→ Selected extract
• • •

Though I had no immediate plan buy a motorcycle, the universe had something else in mind. Only four weeks after getting my M1 endorsement I became the owner of a venerable 1982 Honda CB650SC with about 8,000 miles on it. Now owned by my son, this vintage Nighthawk gently taught me the basics. It was a great starter bike; easy and fun to ride. It also taught me that two-wheeled transportation, while giving one a true appreciation for highway speeds, can make one feel more connected to the world. Maybe it’s the safety-conscious swiveling of my head, but I seem to see more when riding.

I definitely feel more when riding. My commute is about 30 miles one way on a state highway that passes through reclaimed marshland of the San Pablo Bay National Wildlife Refuge, farmland and by a cattle ranch, all the time skirting the upper edge of San Francisco Bay. (Technically it’s San Pablo Bay.) Despite protective riding gear, the microclimates are readily apparent. When the weather’s warmer, the water of the marshes retain enough heat to create a “banana belt” that makes my early morning ride more comfortable. But once I drop over a small ridge, heading closer to the coast, the air temperature invariably drops 5 to 10 degrees.

• • •

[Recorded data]

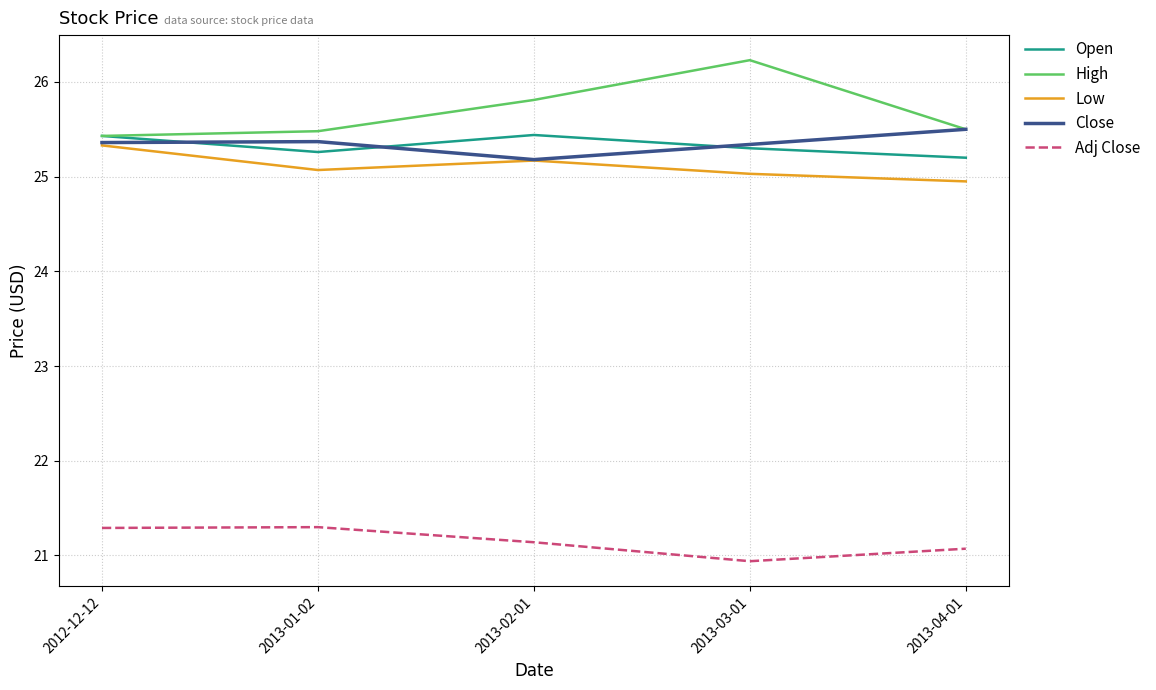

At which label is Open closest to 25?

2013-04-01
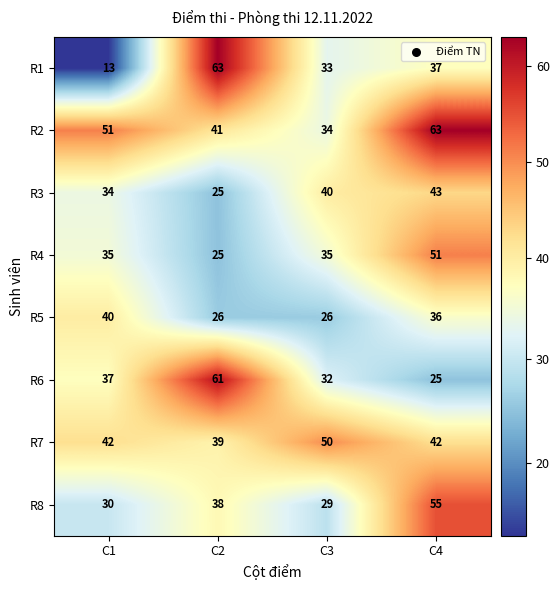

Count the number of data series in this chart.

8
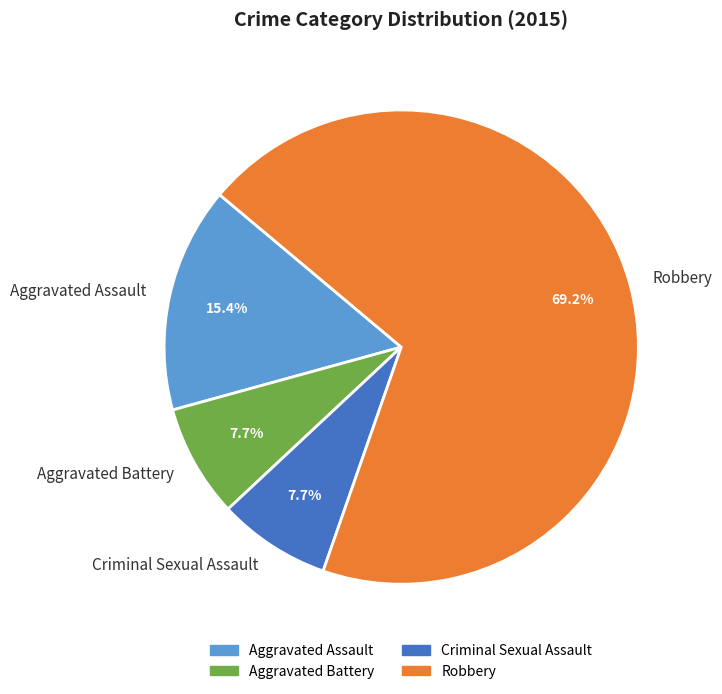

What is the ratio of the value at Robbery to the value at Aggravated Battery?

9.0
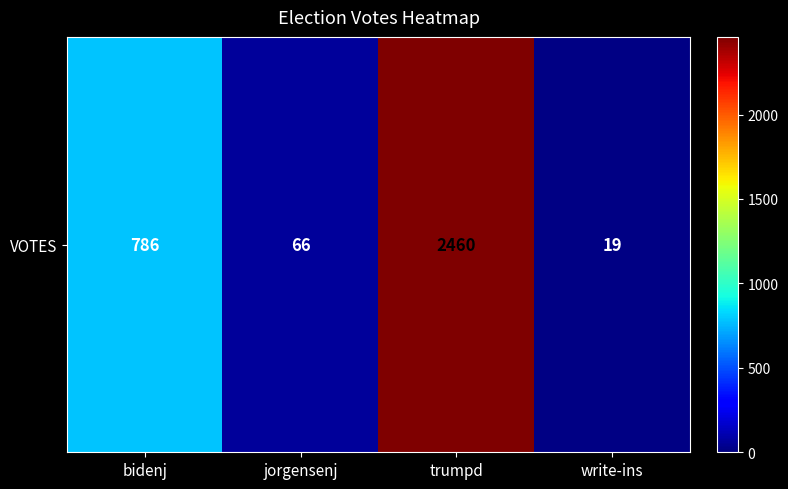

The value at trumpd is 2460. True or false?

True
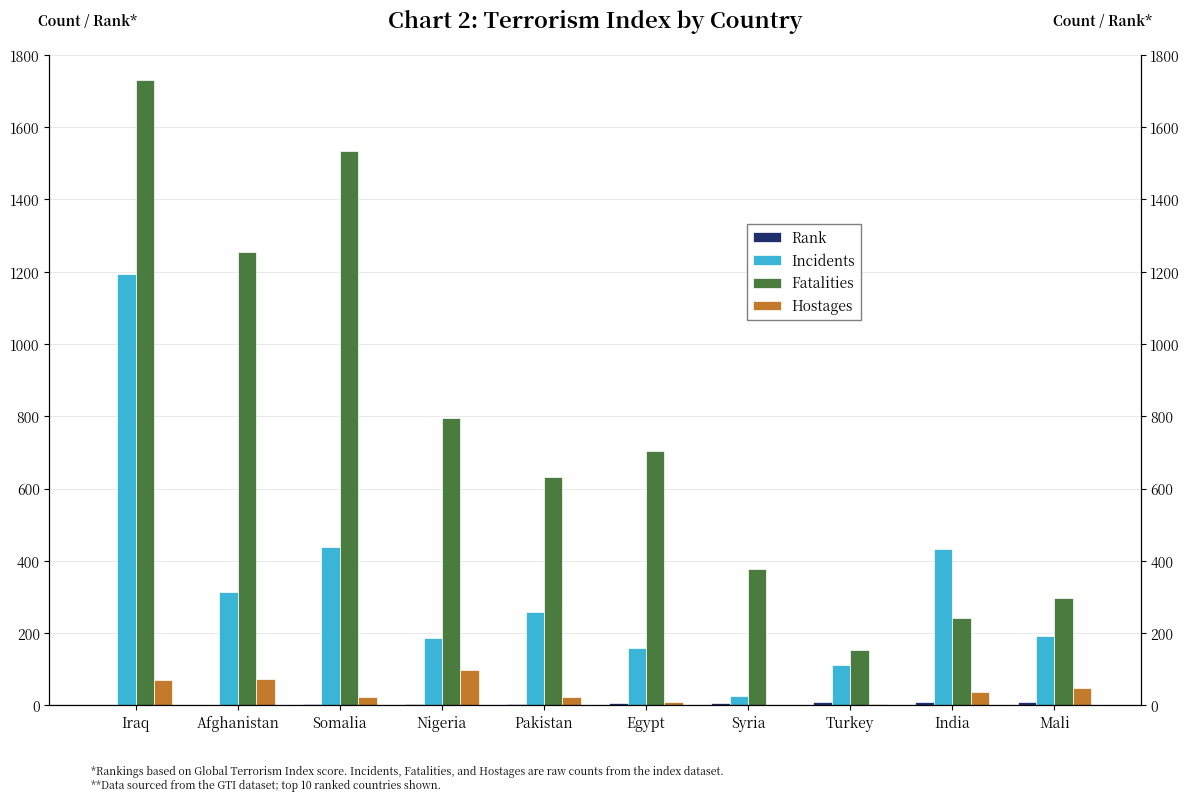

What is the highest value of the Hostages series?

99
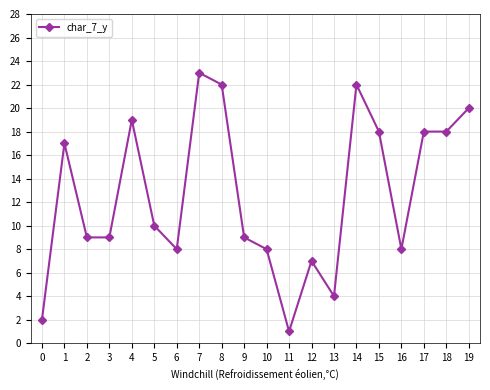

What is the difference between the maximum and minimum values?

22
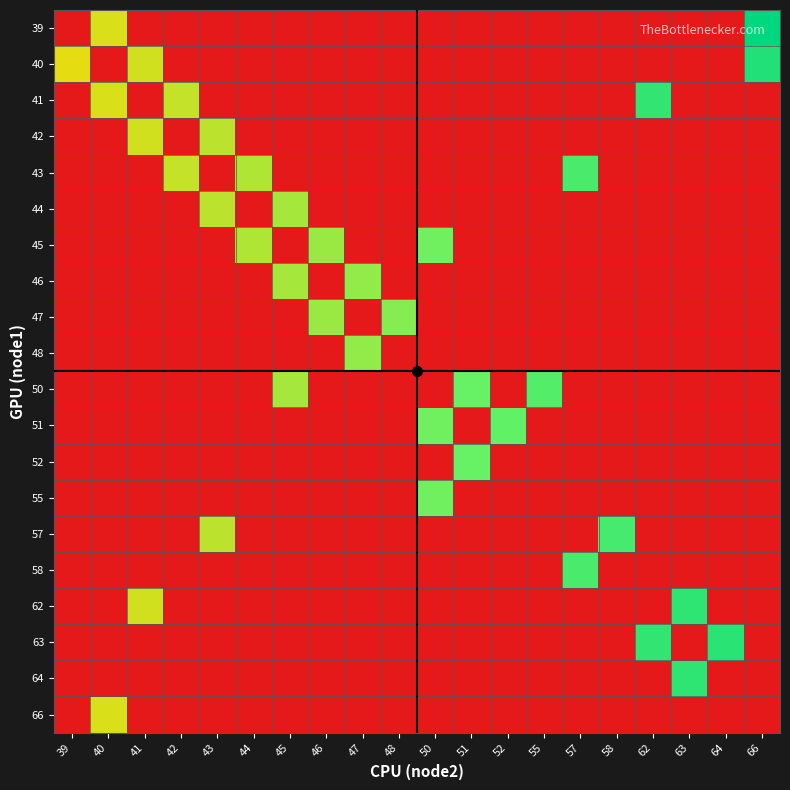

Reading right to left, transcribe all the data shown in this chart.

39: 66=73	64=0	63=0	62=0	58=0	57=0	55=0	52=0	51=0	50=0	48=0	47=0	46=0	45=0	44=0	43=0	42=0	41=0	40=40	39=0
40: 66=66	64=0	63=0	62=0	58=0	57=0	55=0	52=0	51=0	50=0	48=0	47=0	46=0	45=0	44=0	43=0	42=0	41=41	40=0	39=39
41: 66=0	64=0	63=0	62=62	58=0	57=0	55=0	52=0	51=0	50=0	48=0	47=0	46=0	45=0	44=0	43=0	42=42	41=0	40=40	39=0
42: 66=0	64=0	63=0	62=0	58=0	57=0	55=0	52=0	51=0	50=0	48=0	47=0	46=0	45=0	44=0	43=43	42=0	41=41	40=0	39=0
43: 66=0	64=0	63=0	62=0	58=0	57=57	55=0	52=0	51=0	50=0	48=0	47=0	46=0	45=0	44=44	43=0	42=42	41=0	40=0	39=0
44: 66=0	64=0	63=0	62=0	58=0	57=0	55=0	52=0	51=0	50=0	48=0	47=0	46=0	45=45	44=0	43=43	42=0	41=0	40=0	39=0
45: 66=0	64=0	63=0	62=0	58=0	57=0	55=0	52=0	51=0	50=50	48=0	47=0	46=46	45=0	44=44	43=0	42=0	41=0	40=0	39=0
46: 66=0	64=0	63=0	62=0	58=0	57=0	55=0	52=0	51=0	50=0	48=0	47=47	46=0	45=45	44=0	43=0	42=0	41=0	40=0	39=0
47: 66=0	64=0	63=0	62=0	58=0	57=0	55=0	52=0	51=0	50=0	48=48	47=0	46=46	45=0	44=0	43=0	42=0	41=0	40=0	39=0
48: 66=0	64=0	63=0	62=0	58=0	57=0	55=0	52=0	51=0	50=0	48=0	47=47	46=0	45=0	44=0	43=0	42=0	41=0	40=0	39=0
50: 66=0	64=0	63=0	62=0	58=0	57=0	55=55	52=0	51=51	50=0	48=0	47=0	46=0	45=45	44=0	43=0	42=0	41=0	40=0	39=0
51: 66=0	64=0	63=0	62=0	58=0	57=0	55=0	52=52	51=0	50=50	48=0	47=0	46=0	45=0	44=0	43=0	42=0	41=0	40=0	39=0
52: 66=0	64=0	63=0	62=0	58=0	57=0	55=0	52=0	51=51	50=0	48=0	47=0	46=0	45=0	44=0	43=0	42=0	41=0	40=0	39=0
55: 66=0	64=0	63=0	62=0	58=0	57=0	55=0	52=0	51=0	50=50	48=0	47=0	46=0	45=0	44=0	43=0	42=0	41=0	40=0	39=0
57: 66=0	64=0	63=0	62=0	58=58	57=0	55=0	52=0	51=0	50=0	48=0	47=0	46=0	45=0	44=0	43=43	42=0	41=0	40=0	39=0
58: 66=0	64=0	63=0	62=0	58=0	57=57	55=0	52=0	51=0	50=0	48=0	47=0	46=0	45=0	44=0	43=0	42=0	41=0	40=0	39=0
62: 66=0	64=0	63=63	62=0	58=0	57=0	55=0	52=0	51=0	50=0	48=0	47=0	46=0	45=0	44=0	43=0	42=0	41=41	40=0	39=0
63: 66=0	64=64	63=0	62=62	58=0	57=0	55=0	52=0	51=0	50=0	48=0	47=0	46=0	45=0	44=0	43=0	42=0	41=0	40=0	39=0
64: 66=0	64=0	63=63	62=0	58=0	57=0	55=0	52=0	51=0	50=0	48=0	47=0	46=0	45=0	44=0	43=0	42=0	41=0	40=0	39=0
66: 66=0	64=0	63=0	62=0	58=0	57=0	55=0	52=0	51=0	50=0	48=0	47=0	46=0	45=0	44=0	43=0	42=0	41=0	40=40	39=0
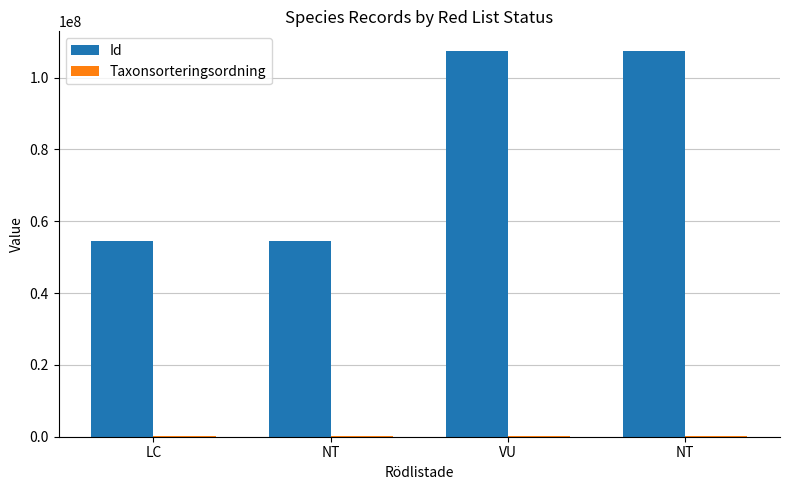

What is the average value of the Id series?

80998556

• • •

→ Check your understanding
1. Answer these questions from the motorcycling passage:
(a) What motorcycle did the writer become the owner of four weeks after getting the M1 endorsement?
(b) About how long is the writer's commute one way?
(c) By how many degrees does the air temperature drop once the writer crosses the small ridge toward the coast?
2. In the records, render the part that opens with the line containing "What is the highest" and closes with the line containing "Reading right to" as a Markdown table with the columns No. and Line. Number each row, and omit blank lines and pictures.

→ Task-by-task solutions
1.
(a) A 1982 Honda CB650SC with about 8,000 miles on it.
(b) About 30 miles.
(c) 5 to 10 degrees.

2.
| No. | Line |
|---|---|
| 1 | What is the highest value of the Hostages series? |
| 2 | 99 |
| 3 | What is the difference between the maximum and minimum values? |
| 4 | 22 |
| 5 | Reading right to left, transcribe all the data shown in this chart. |